If it takes more money to fuel up the trucks to bring your bread and eggs and pasta sauce and cereal to the stores, the manufacturers are not going to absorb the cost--you are.

So I have noticed some great leaps in prices in the supermarket in recent weeks.

Of course, this is a problem in itself, but the manufacturers have a habit of keeping prices at these levels even when the price of gas settles down.

And again, I don't see my paycheck rising to counter these price hikes.

We have been told that the price of gas is going to rise for at least until the summer, so yes, we are looking in the northeast at, if not $5 a gallon, certain closer to $4 a gallon.

In California, who knows what they are going to experience?

It just makes you want to get an electric car, doesn't it--or at least a hybrid.

Right now, that is not doable for me, so I will just have to grind it out with what I have, my 2014 Kia Optima, a car which I got under trying circumstances, but one which I have grown to love.

Searching around for gas--and the best price--is an option, but my weekends are so filled up, as are the weekdays, that I don't have the time nor the patience to be looking for cheaper gas, if it even exists anymore.

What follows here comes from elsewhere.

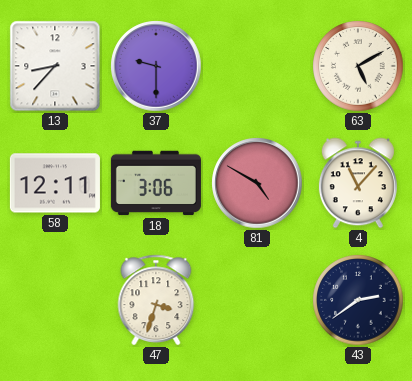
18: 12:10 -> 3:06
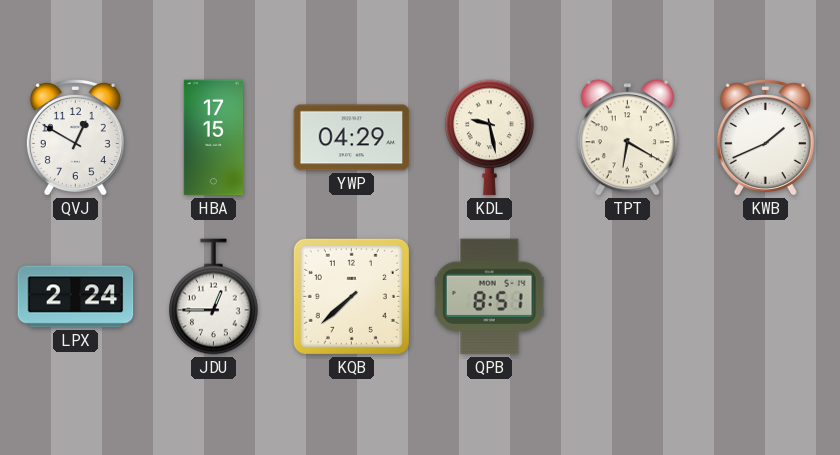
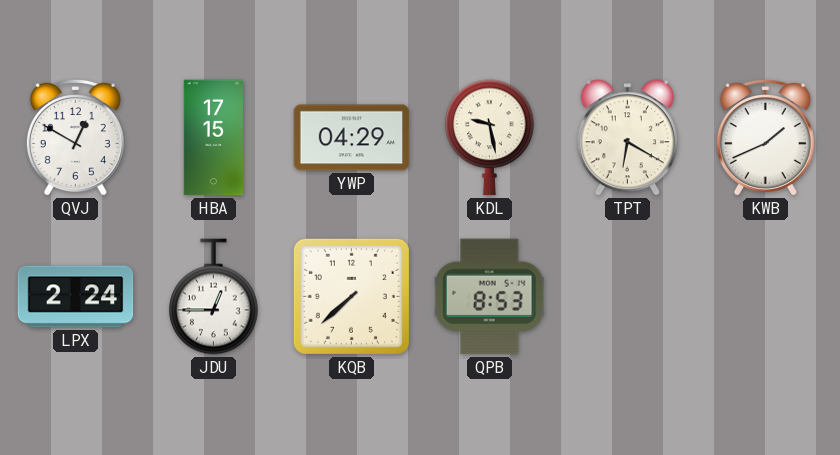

So I generally fill up pretty local to where I live. I found a station that you pay the same price whether you use cash or debit card--but not credit card--which I think is something of a novelty, so I filled up yesterday at that station.

The price was commensurate with the "cheap gas" around me--$2.89 a gallon--so I felt I did a good job, and yes, for the past three weeks, I have put more than $30 in my car's tank at each fill up, a dollar figure I hadn't exceeded for months.

But that is the way it is now.

And yes, the situation does give me gas, figuratively and literally.